Une initiative qui n’est pas sans rappeler la mission confiée par le gouvernement à l’ancienne présidente du Medef, Laurence Parisot. Elle prépare un Plan d’investissement dans les compétences (PIC) prévu pour la fin de l’année (une version intermédiaire devrait sortir à la rentrée). Il doit anticiper les évolutions de métiers dans le futur et identifier les compétences clés sur lesquelles ils s’appuieront. Dans ce cadre, le gouvernement a annoncé en mai que le plan financerait notamment 10 000 formations dans les métiers « verts », qui participeront à attirer de nouveaux talents dans le secteur des énergies renouvelables.

La fin de l’Eldorado ?

Cette situation particulièrement favorable aux salariés va-t-elle durer ? « Plusieurs signes semblent montrer que le marché va s’équilibrer dans les prochaines années grâce notamment à l’effort conjoint des pouvoirs publics, des régions, des syndicats professionnels et des entreprises dans la formation aux métiers liés aux énergies renouvelables. La clé de la réussite résidera dans la bonne adéquation entre ces formations et les besoins de l’industrie », indique Alexandre Roesch. Plusieurs entreprises ont en effet pris les devant en créant leurs propres formations pour répondre à leurs besoins. C’est le cas notamment d’Enercon dans les Hauts-de-France et Vestas à Reims.

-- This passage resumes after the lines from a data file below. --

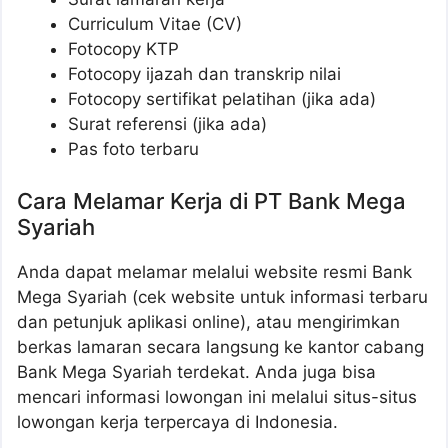
Curriculum Vitae (CV)
Fotocopy KTP
Fotocopy ijazah dan transkrip nilai
Fotocopy sertifikat pelatihan (jika ada)
Surat referensi (jika ada)
Pas foto terbaru
Cara Melamar Kerja di PT Bank Mega
Syariah
Anda dapat melamar melalui website resmi Bank
Mega Syariah (cek website untuk informasi terbaru
dan petunjuk aplikasi online), atau mengirimkan
berkas lamaran secara langsung ke kantor cabang
Bank Mega Syariah terdekat. Anda juga bisa
mencari informasi lowongan ini melalui situs-situs
lowongan kerja terpercaya di Indonesia.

Autre indice d’une probable détente, la réorganisation du tissu d’entreprises : « Le mouvement de concentration qui anime le secteur des énergies renouvelables et la baisse constatée des marges sur l’ensemble de la chaîne de valeur devraient apaiser les tensions sur les salaires. Les entreprises vont se rationaliser et rechigneront à surpayer certains profils. Le plus dur est derrière nous, la dynamique est désormais favorable aux entreprises », estime Patrick Simon.